Additionally, the impact of military service on LGBTQ+ veterans’ health is unknown, as are any possible strengths this population has in dealing with adversity as veterans. Additional considerations include looking at the experiences of LGBTQ+ veterans through the minority stress model (Meyer, 2003), which provides for LGBTQ+ differences and intersections of identity and experiences, and specifically how those intersect within the military culture. This could include the development of a model for working with military veterans where the systemic issues of discrimination and oppression experienced within subgroups are acknowledged and interventions and research address and explore the impact of oppression and discrimination on veteran’s lives. In addition, researching resiliency to build on the strengths of the LGBTQ+ military and veteran community despite the adverse experiences many have had with discrimination and oppression in the military.
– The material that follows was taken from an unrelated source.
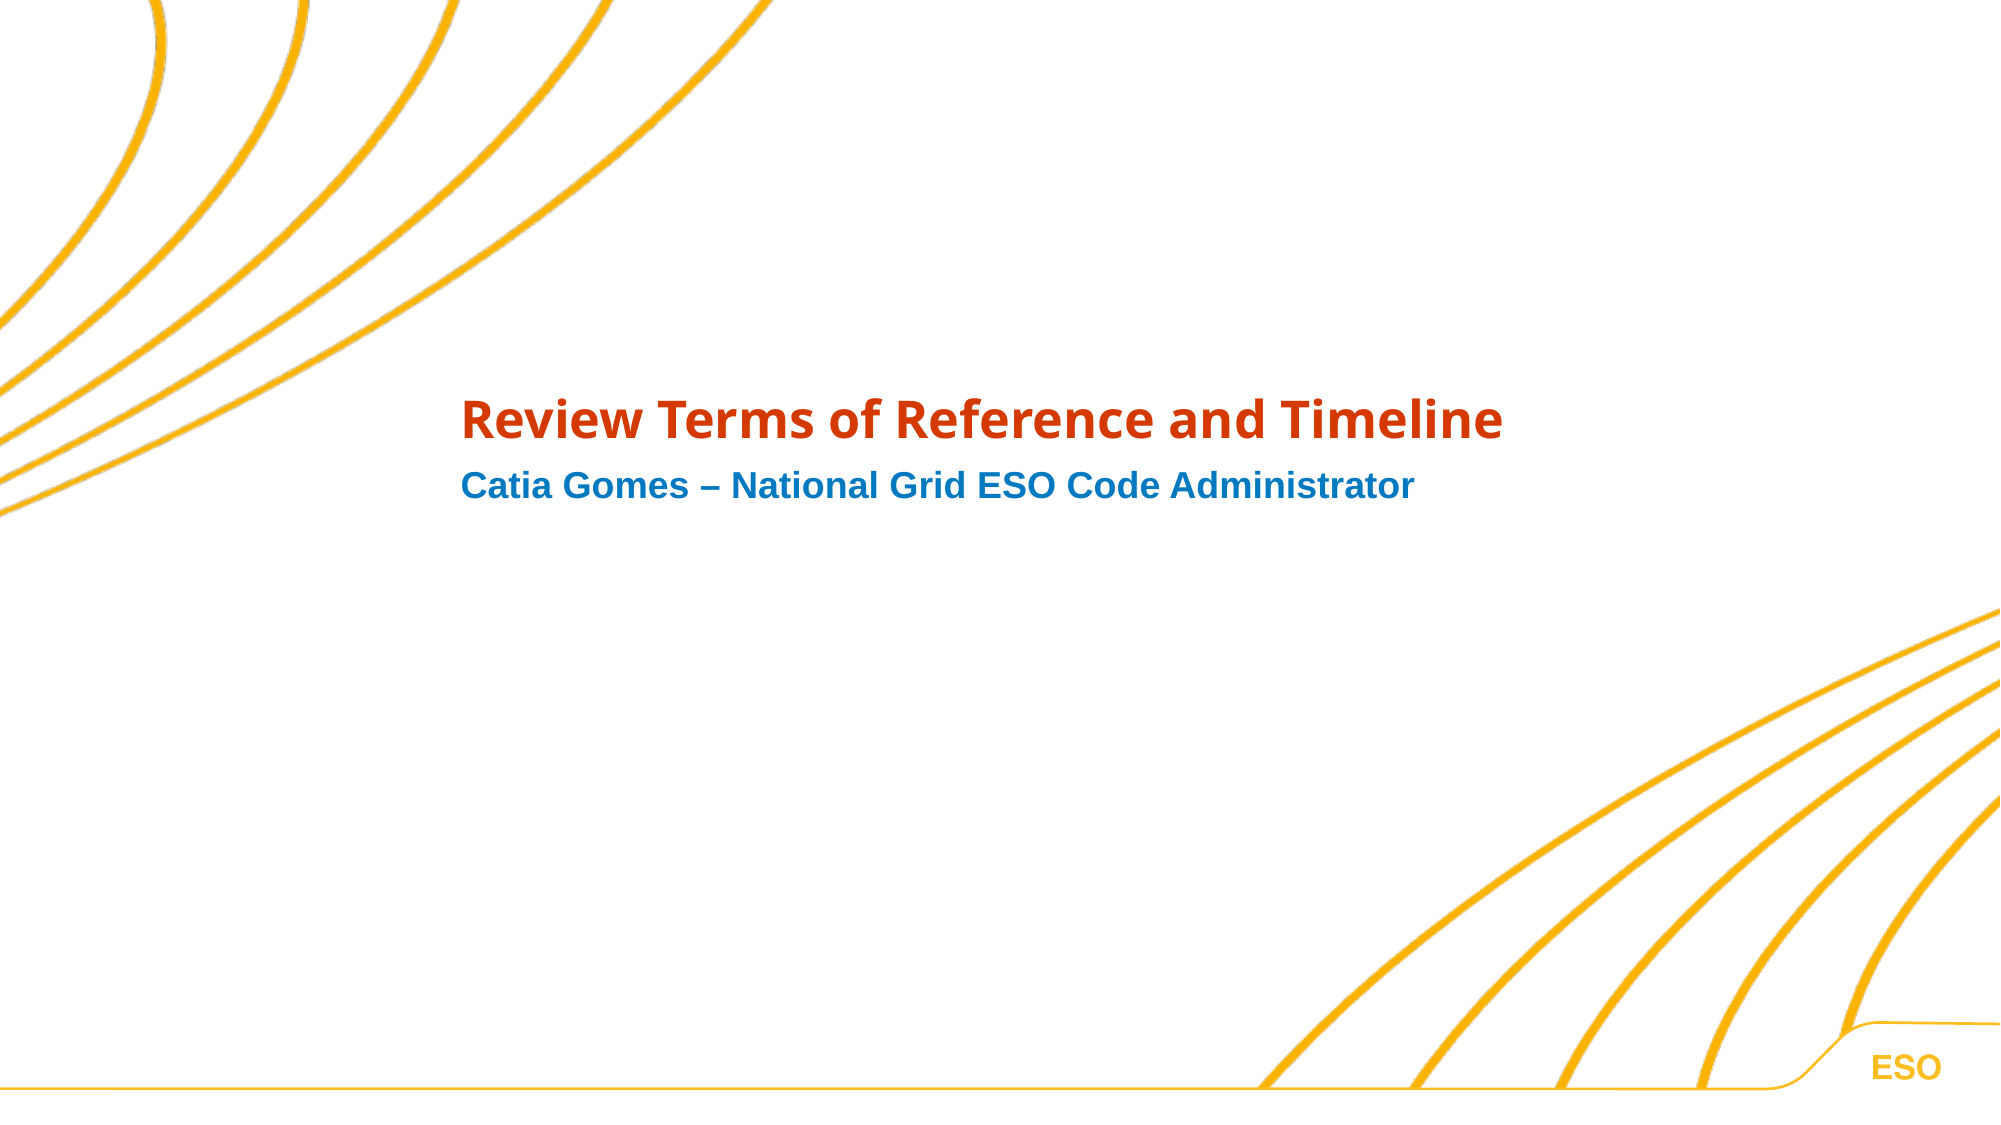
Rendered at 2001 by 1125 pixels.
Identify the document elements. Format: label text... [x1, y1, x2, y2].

Also, our research must include the impact of patriotism on how people view their service if patriotism is a factor in healing from trauma-related experiences, what patriotism means to the LGBTQ+ veteran, and finally, why do LGBTQ+ people, who have and still experience oppression, still serve in the military? Does patriotism affect whether LGBTQ+ people leave or stay in military service? Answering these questions can assist us in looking at transitional services for LGBTQ+ veterans when they leave military service and help us understand the LGBTQ+ veteran and service member experience in ways we have never explored. Most of all, however, is the inquiry into such questions will validate the importance of military service for groups that have experienced systemic institutional oppression.
As we begin to understand the experiences of LBGTQ+ service members and veterans, we can also more fully understand the larger veteran narrative; including the meaning of patriotism for all veterans, instead of the historic invisibility, violence, and shame that has often been perpetrated against LGBTQ+ veterans and service members who have served our country. We can also understand connections between LGBTQ+ veterans and patriotism and assist them in accessing relevant services to address their needs and the benefits they have earned.
The author has no competing interests to declare.